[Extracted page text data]

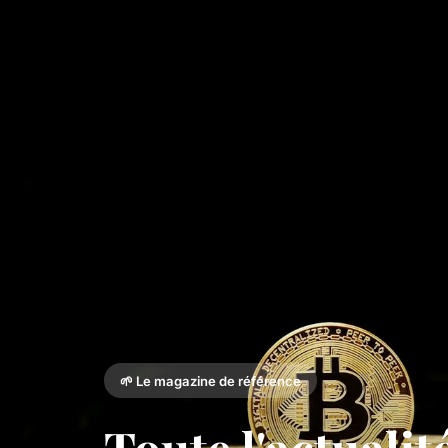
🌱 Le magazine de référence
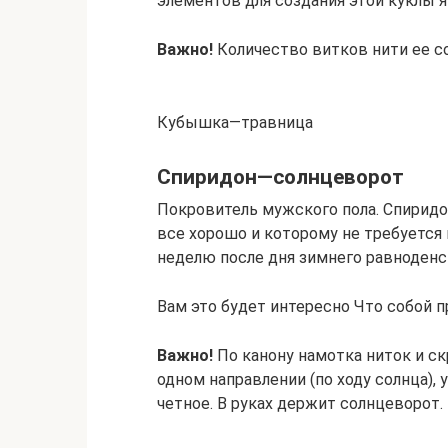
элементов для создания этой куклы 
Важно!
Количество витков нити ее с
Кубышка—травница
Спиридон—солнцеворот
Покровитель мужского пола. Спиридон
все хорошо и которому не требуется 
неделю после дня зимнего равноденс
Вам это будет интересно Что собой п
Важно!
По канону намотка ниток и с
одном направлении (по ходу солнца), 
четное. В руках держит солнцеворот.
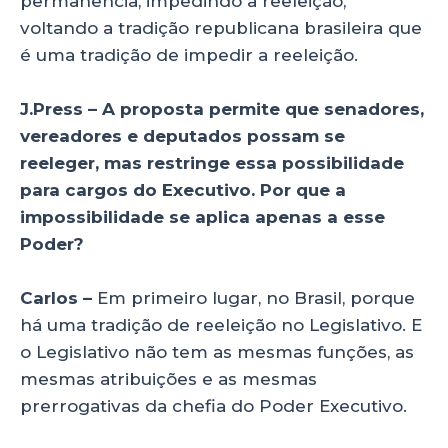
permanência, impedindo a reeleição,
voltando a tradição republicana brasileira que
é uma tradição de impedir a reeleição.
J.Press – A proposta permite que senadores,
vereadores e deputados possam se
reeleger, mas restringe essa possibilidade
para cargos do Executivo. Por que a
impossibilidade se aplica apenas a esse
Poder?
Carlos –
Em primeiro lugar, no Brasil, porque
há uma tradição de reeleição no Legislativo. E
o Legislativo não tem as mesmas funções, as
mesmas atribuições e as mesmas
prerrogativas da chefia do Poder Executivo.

---

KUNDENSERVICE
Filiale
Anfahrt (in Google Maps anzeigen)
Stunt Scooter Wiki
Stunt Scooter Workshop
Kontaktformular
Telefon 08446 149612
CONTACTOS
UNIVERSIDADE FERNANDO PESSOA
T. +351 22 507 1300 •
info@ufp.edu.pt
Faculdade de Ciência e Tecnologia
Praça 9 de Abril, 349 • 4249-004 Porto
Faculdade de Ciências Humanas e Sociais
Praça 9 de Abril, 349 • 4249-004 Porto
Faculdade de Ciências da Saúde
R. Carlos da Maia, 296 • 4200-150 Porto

---

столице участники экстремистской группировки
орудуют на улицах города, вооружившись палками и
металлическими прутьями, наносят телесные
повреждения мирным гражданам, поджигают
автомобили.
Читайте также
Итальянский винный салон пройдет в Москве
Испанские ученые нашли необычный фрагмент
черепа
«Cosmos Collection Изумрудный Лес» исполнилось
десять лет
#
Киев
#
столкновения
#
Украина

## Exercise prompt
Write out word for word the lines above that run from the one with "одном направлении (по" to the one with "prerrogativas da chefia do Poder Executivo.". Include both end lines; exclude the images.

## Reply
одном направлении (по ходу солнца), 
четное. В руках держит солнцеворот.
permanência, impedindo a reeleição,
voltando a tradição republicana brasileira que
é uma tradição de impedir a reeleição.
J.Press – A proposta permite que senadores,
vereadores e deputados possam se
reeleger, mas restringe essa possibilidade
para cargos do Executivo. Por que a
impossibilidade se aplica apenas a esse
Poder?
Carlos –
Em primeiro lugar, no Brasil, porque
há uma tradição de reeleição no Legislativo. E
o Legislativo não tem as mesmas funções, as
mesmas atribuições e as mesmas
prerrogativas da chefia do Poder Executivo.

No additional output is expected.